The UK has accused China of breaking the 1984 Sino-British joint declaration by imposing a new national security law on Hong Kong.
Britain handed Hong Kong back to China – which had originally ceded part of the city to the UK in 1842 after the first Opium War – on 1 July 1997.
In 1898 the UK obtained the New Territories, on Hong Kong’s border with the mainland, and China leased the whole of Hong Kong to the UK for 99 years.
In preparation for the return of Hong Kong to China in 1997, then-British prime minister Margaret Thatcher and Chinese premier Zhao Ziyang signed the Sino-British Joint Declaration on the Question of Hong Kong in 1984.
What does the declaration say?
One Country, Two systems.
Although not the wording used in the declaration – but widely used to describe the system – the “one country” principle underpins the right of Hong Kong to be directly under the authority of Beijing.
“Two systems” refers to an agreement that Hong Kong would enjoy a “high degree of autonomy”, with its social and economic systems and lifestyle unchanged for 50 years from 1997 – until 2047.

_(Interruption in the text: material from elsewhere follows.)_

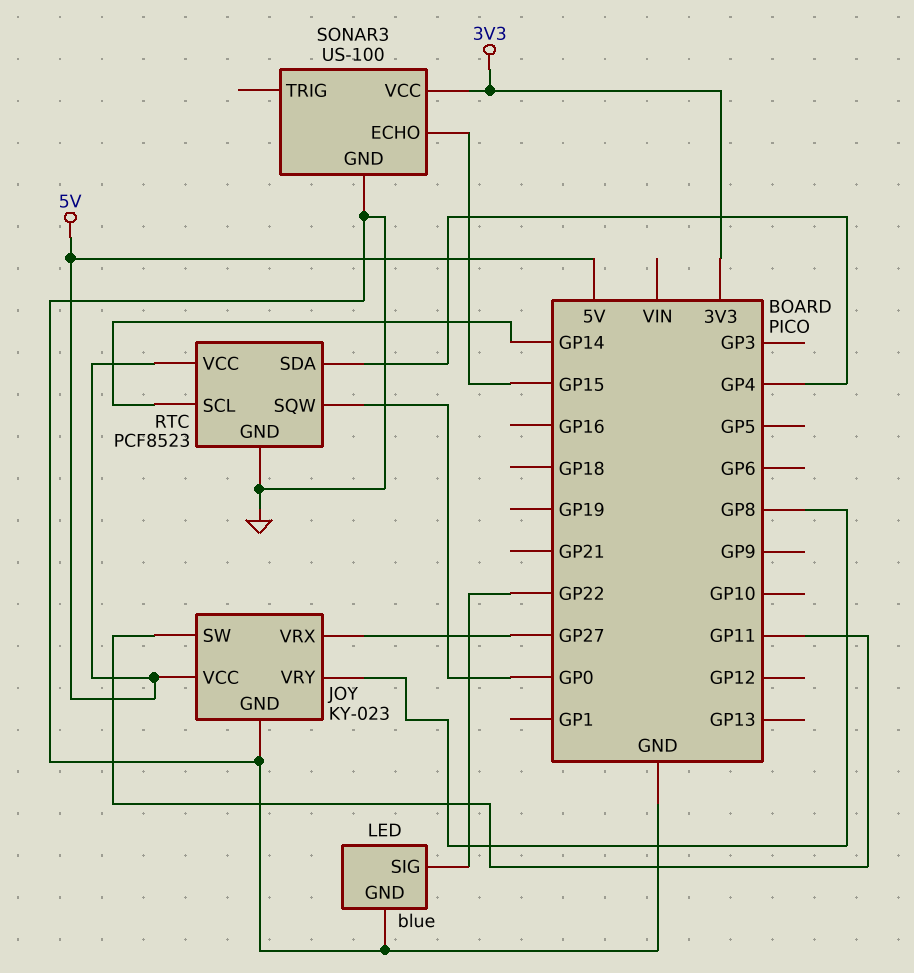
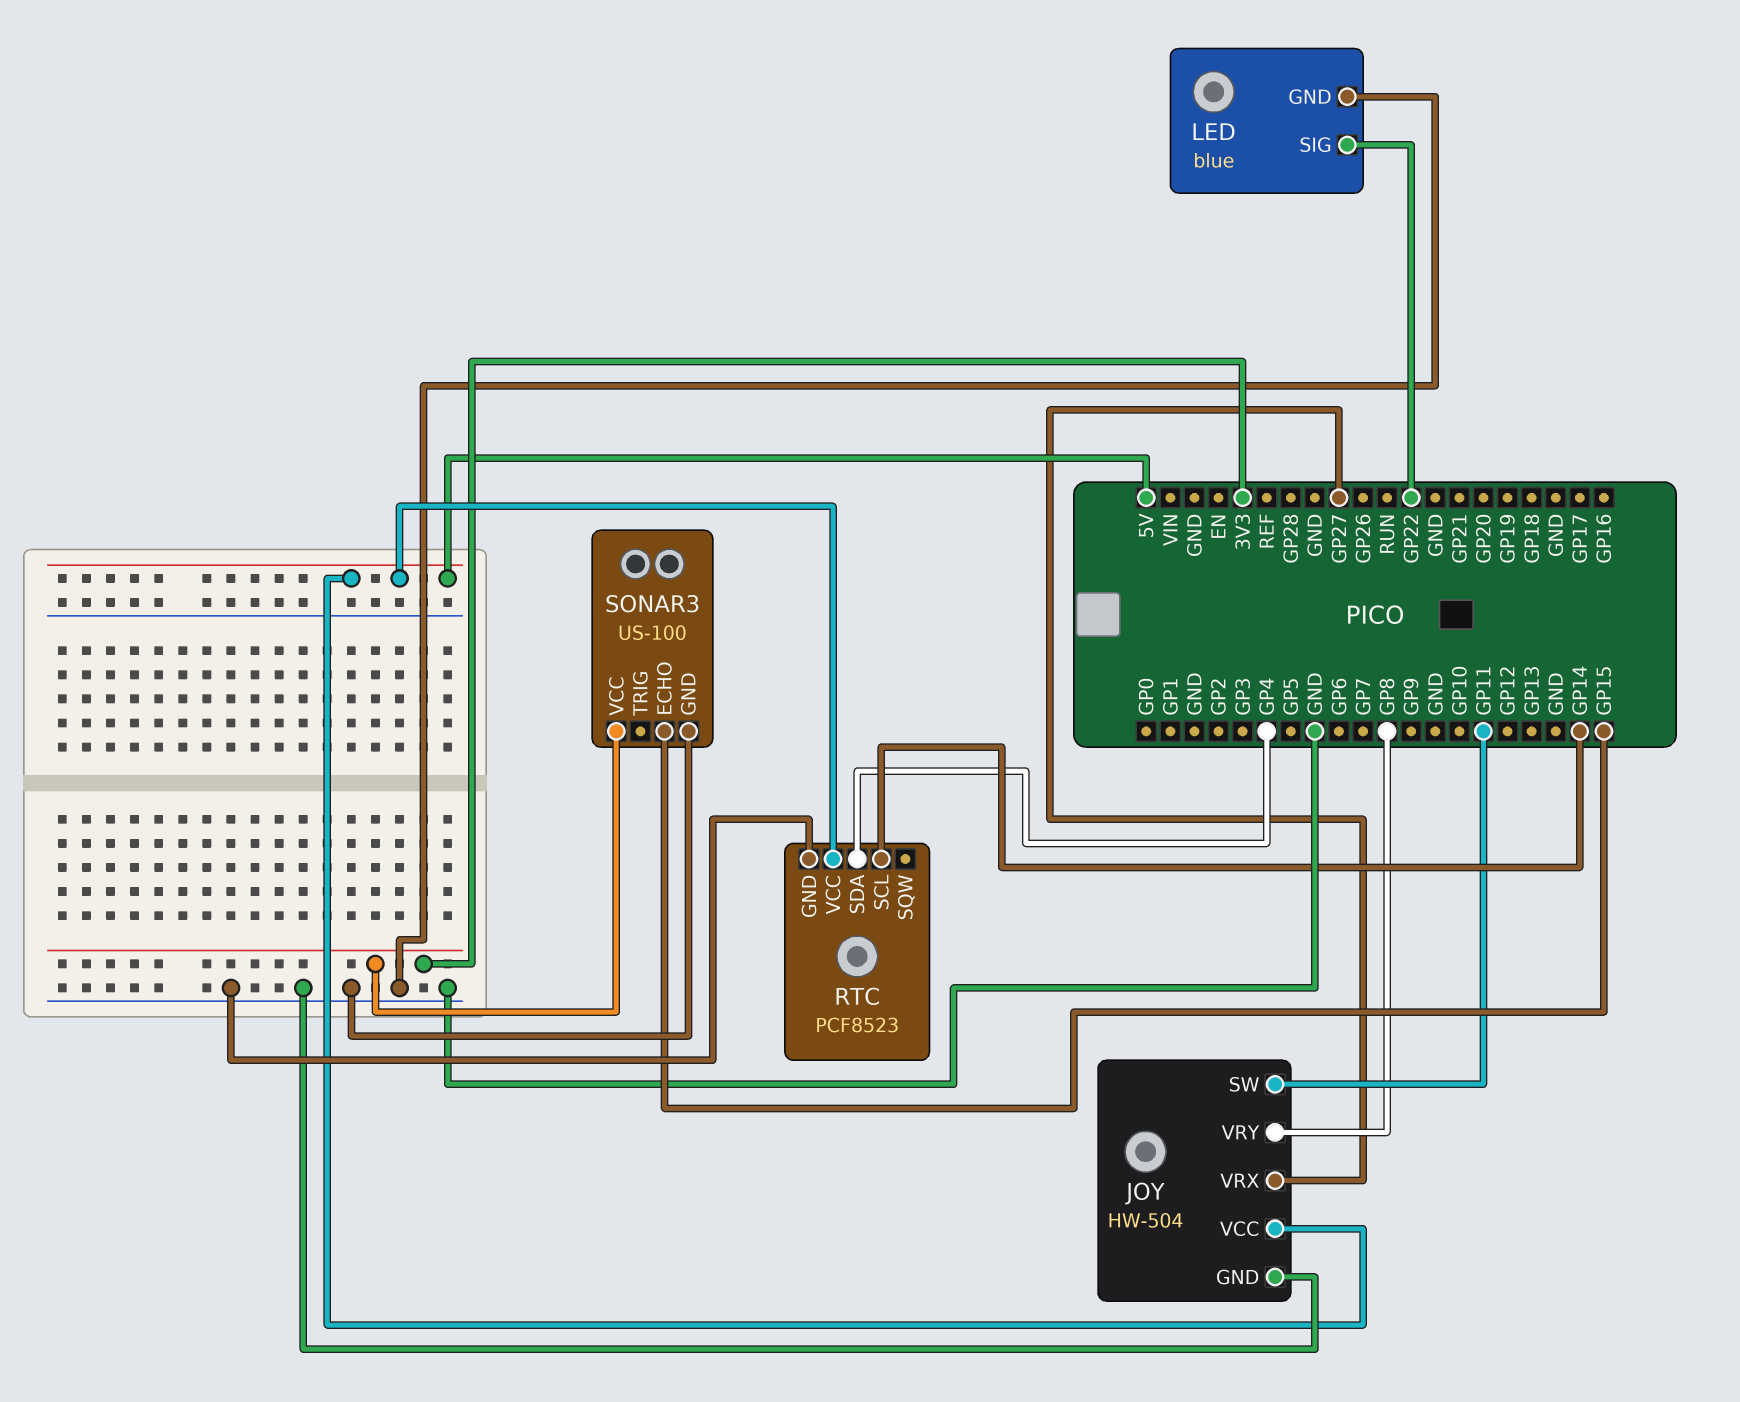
JOY: KY-023 -> HW-504
RTC pin SQW: GP0 -> none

The government and independent legal system, including final adjudication, were to remain “basically unchanged” and China would only have authority over defence and foreign affairs.
Is the declaration legally binding?
The agreement was registered at the United Nations by the Chinese and British governments in June 1985.
What the UK says:
The British government sees it as “a legally binding treaty, registered with the United Nations, which continues to remain in force”.
“It remains as valid today as it did when it was signed over 30 years ago,” the Foreign Office has said repeatedly over the past few years.
Britain’s foreign secretary has reported to parliament every six months since the handover on the implementation of the joint declaration.
What China says:
China has taken a different view in recent years, branding the declaration an “historic document” – and not a legally binding treaty.
After 20 years of generally adhering to the declaration, Chinese foreign ministry officials started suggesting in 2017 that the arrangement was “now history”.
It said it was “ridiculous for the UK to pose itself as a supervisor on Hong Kong affairs” after the UK expressed concerns over the police response to protests in the summer of 2019.
China said anything to do with Hong Kong is “purely China’s internal affairs”, while the Chinese ambassador to the UK accused the UK of “interfering” in China’s affairs in Hong Kong.
Is the declaration protected by international law?
Although it was registered with the UN, the declaration does not contain any provisions to enforce or dispute it – just a promise made by China when Mr Zhao signed it in 1984.
Under the Vienna Convention on the Law of Treaties, which both the UK and China are party to, if a treaty is breached the only option is to suspend it.